Collected data

——————————

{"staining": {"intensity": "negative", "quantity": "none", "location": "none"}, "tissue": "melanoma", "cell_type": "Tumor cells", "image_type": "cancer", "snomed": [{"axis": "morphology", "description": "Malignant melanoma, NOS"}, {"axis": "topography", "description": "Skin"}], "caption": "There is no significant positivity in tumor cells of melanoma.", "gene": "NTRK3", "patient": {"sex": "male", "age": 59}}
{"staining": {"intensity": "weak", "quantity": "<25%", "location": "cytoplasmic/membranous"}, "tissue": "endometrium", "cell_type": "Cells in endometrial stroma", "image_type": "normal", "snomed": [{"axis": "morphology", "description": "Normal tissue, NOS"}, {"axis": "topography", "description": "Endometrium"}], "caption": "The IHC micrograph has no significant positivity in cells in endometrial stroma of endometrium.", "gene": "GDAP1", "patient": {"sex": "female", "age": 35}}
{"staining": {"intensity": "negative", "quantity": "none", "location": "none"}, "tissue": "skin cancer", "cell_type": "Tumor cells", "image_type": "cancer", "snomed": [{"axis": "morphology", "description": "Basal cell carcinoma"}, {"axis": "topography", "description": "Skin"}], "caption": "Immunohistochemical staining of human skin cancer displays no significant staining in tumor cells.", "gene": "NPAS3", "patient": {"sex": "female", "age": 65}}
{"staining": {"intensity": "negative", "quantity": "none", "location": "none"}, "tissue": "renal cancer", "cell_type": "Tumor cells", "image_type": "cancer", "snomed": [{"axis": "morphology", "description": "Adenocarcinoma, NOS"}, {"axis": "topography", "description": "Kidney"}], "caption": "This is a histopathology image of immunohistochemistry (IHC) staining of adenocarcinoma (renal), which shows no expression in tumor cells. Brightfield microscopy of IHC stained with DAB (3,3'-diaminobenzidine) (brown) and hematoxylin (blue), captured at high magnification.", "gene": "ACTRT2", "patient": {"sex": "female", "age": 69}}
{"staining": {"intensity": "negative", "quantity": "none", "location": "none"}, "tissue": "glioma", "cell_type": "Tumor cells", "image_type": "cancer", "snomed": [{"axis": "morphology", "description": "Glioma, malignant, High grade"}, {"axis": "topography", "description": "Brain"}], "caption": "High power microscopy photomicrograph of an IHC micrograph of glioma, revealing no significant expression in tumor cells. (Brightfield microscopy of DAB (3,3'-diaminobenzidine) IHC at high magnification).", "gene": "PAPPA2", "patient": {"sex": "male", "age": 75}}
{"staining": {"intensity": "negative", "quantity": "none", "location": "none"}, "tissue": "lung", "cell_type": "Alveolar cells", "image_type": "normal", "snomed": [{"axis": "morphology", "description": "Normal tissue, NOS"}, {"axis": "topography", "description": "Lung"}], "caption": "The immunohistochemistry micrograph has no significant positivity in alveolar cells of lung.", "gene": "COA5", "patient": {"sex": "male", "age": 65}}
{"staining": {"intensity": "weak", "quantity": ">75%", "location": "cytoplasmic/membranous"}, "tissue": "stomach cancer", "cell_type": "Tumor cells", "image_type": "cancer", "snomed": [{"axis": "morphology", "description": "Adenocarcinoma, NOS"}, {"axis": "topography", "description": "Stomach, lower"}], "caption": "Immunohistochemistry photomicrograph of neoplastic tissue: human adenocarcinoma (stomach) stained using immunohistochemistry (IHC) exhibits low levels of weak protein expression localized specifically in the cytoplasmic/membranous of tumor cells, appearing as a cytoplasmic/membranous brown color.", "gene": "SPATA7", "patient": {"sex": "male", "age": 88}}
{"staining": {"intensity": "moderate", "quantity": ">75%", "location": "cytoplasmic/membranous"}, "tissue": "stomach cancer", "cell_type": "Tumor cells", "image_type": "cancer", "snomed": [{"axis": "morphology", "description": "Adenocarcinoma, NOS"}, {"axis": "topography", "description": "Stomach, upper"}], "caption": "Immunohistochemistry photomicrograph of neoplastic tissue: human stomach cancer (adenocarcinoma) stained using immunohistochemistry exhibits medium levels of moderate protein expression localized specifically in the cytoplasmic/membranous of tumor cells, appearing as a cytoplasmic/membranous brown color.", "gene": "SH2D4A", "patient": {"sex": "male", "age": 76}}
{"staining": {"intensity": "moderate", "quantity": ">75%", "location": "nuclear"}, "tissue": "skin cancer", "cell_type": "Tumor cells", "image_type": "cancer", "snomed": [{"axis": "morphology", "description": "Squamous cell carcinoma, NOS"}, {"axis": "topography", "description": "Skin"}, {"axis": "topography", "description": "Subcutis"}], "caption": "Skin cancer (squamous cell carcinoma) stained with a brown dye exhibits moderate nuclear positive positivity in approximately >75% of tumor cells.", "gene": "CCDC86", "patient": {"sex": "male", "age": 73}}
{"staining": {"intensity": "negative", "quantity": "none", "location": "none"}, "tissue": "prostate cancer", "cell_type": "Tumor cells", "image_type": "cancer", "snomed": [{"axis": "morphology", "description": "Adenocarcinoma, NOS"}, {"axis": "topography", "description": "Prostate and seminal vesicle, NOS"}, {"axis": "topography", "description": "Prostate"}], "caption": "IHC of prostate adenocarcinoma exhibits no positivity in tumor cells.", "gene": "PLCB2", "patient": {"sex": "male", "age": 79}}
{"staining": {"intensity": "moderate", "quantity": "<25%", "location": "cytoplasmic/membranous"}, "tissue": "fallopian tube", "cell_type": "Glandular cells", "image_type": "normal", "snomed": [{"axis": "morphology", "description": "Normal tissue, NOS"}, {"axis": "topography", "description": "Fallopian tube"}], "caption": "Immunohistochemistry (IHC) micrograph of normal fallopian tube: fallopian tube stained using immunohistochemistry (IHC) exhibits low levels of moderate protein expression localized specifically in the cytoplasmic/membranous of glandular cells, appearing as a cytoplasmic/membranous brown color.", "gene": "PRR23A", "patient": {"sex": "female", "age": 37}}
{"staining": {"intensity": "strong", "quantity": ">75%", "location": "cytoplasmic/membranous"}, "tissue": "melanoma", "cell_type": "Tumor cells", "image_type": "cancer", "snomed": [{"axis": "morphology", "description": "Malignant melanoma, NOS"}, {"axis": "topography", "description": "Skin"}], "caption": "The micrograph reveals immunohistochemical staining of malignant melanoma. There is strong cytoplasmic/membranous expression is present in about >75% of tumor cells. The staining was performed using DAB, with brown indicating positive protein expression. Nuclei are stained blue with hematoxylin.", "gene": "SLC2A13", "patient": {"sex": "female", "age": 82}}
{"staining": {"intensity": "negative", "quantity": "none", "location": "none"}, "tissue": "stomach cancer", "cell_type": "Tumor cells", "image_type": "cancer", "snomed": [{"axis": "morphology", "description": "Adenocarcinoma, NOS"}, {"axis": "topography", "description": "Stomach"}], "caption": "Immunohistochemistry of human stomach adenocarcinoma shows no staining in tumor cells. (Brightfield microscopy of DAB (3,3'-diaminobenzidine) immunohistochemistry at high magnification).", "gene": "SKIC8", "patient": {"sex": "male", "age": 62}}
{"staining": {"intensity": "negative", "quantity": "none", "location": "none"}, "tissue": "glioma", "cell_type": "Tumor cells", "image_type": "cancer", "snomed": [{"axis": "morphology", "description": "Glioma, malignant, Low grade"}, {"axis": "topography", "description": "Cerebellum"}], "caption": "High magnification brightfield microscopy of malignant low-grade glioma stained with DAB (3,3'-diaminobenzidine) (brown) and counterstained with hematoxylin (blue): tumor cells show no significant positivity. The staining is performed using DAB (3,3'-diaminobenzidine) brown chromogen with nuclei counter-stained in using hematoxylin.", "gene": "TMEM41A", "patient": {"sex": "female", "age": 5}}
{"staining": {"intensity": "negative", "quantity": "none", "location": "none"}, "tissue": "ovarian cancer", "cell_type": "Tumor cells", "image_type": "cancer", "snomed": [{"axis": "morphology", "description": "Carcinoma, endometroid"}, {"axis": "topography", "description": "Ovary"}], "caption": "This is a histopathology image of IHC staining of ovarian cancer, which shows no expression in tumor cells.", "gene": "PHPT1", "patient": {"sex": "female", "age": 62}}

——————————

TO DO:
Only lines with the word "color" count here; copy every one from the records.

EXERCISE SOLUTION:
{"staining": {"intensity": "weak", "quantity": ">75%", "location": "cytoplasmic/membranous"}, "tissue": "stomach cancer", "cell_type": "Tumor cells", "image_type": "cancer", "snomed": [{"axis": "morphology", "description": "Adenocarcinoma, NOS"}, {"axis": "topography", "description": "Stomach, lower"}], "caption": "Immunohistochemistry photomicrograph of neoplastic tissue: human adenocarcinoma (stomach) stained using immunohistochemistry (IHC) exhibits low levels of weak protein expression localized specifically in the cytoplasmic/membranous of tumor cells, appearing as a cytoplasmic/membranous brown color.", "gene": "SPATA7", "patient": {"sex": "male", "age": 88}}
{"staining": {"intensity": "moderate", "quantity": ">75%", "location": "cytoplasmic/membranous"}, "tissue": "stomach cancer", "cell_type": "Tumor cells", "image_type": "cancer", "snomed": [{"axis": "morphology", "description": "Adenocarcinoma, NOS"}, {"axis": "topography", "description": "Stomach, upper"}], "caption": "Immunohistochemistry photomicrograph of neoplastic tissue: human stomach cancer (adenocarcinoma) stained using immunohistochemistry exhibits medium levels of moderate protein expression localized specifically in the cytoplasmic/membranous of tumor cells, appearing as a cytoplasmic/membranous brown color.", "gene": "SH2D4A", "patient": {"sex": "male", "age": 76}}
{"staining": {"intensity": "moderate", "quantity": "<25%", "location": "cytoplasmic/membranous"}, "tissue": "fallopian tube", "cell_type": "Glandular cells", "image_type": "normal", "snomed": [{"axis": "morphology", "description": "Normal tissue, NOS"}, {"axis": "topography", "description": "Fallopian tube"}], "caption": "Immunohistochemistry (IHC) micrograph of normal fallopian tube: fallopian tube stained using immunohistochemistry (IHC) exhibits low levels of moderate protein expression localized specifically in the cytoplasmic/membranous of glandular cells, appearing as a cytoplasmic/membranous brown color.", "gene": "PRR23A", "patient": {"sex": "female", "age": 37}}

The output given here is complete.